Concernant la responsabilité en cas de dégradations, le tribunal a, à plusieurs reprises, confirmé que l’employeur n’assume pas un gardiennage de plein droit des véhicules stationnés, dès lors qu’il a pris des mesures raisonnables telles que contrôle d’accès, barrières ou vidéosurveillance. Cependant, un abandon évident de ces dispositifs pourrait lui faire encourir des poursuites. Il est donc indispensable de documenter ces actions.

Par ailleurs, la gestion équilibrée d’un parking d’entreprise, notamment en cas de demande supérieure à l’offre, nécessite des règles internes claires. L’attribution des places peut être hiérarchisée selon des critères objectifs : mobilité durable (favoriser les véhicules électriques ou les covoitureurs), fonctions stratégiques, horaires variables ou besoins spécifiques. Des outils numériques, dits de Parking Management, permettent aujourd’hui de faciliter la réservation et la supervision en temps réel des places.

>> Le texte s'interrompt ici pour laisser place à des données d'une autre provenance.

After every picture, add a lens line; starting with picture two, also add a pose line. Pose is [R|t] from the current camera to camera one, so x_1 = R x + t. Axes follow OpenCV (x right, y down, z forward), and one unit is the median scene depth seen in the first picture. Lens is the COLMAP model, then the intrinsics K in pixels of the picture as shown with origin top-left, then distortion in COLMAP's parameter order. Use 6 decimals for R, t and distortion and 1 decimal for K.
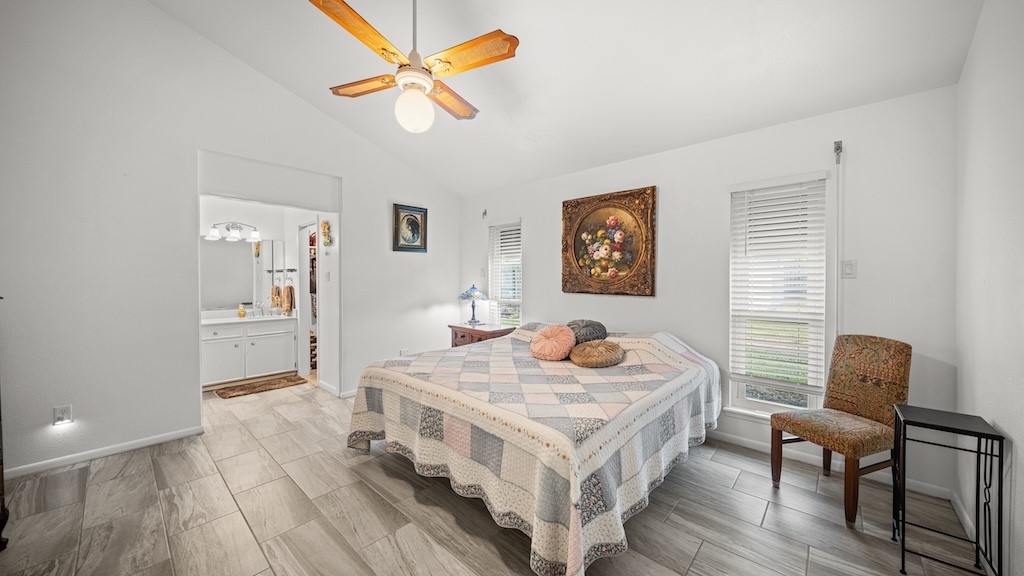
lens RADIAL K [[364.5, 0, 514.8], [0, 364.5, 277.8], [0, 0, 1]] dist [0.000345, -0.004876]
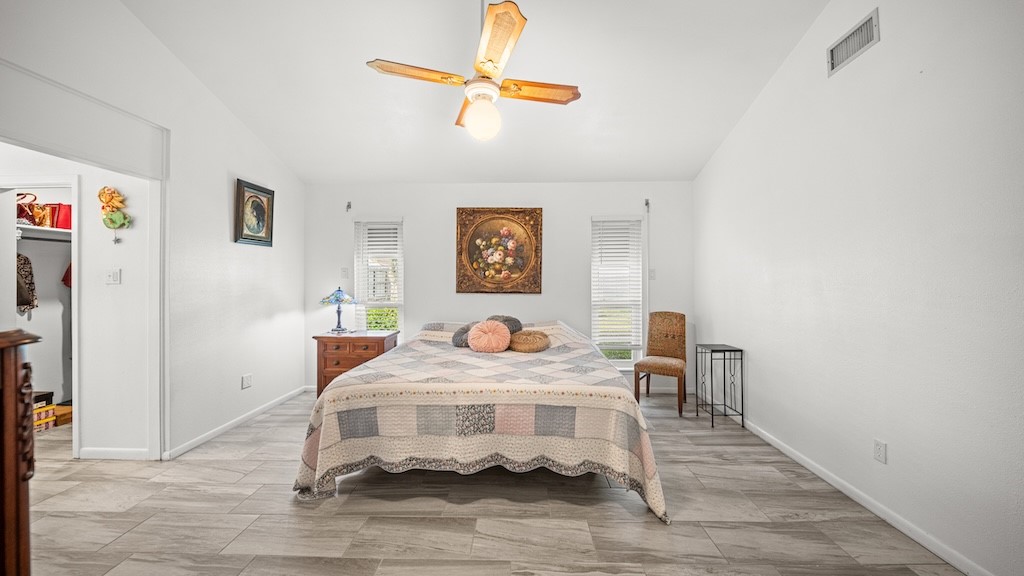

Enfin, plusieurs bonnes pratiques émergent autour du stationnement collaboratif et des mobilités douces. Par exemple, le recours massif au vélo est encouragé par la loi Grenelle II, obligeant toute entreprise avec parking à aménager un espace sécurisé dédié aux cycles. Ainsi, une politique de parking modernisée contribue au bien-être des collaborateurs, à l’image de marque et à l’attractivité de l’entreprise.

Les chiffres appuient cette tendance : en milieu urbain, 45 % des salariés utilisent quotidiennement leur voiture individuelle pour venir au travail, mais plus de 30 % des trajets domicile-travail sont en dessous de 5 km, indiquant un potentiel important pour les alternatives durables.

Quelles sont les sanctions en cas de non-respect de la loi APER concernant les ombrières photovoltaïques ?

À partir de 2026, une entreprise possédant un parking extérieur de plus de 10 000 m² risque une amende annuelle de 40 000 €. Pour les surfaces comprises entre 1 500 et 10 000 m², la sanction est de 20 000 € par an dès 2028. Ces mesures visent à assurer la transition énergétique des entreprises.

Comment déterminer le nombre de places PMR dans un parking d’entreprise ?

La réglementation impose un minimum de 2 % des places de parking réservées aux personnes à mobilité réduite, avec un emplacement proche de l’entrée (moins de 200 mètres). Ces places doivent être clairement signalées et utilisées exclusivement par les personnes concernées.

Quelles obligations en matière d’installations de bornes de recharge électrique en entreprise ?

Pour un parking d’au moins 10 places, un pré-équipement électrique doit être réalisé pour faciliter la pose future de bornes. Depuis 2025, une borne doit être installée pour chaque tranche de 20 places, avec des normes techniques précises garantissant la sécurité et la gestion intelligente des consommations.

Peut-on déléguer la gestion du parking d’entreprise ?

Oui, la gestion peut être confiée à des entreprises spécialisées, mais l’employeur conserve la responsabilité juridique de veiller à la conformité aux normes et à la sécurité. L’utilisation d’outils numériques de gestion facilite aujourd’hui cette mission.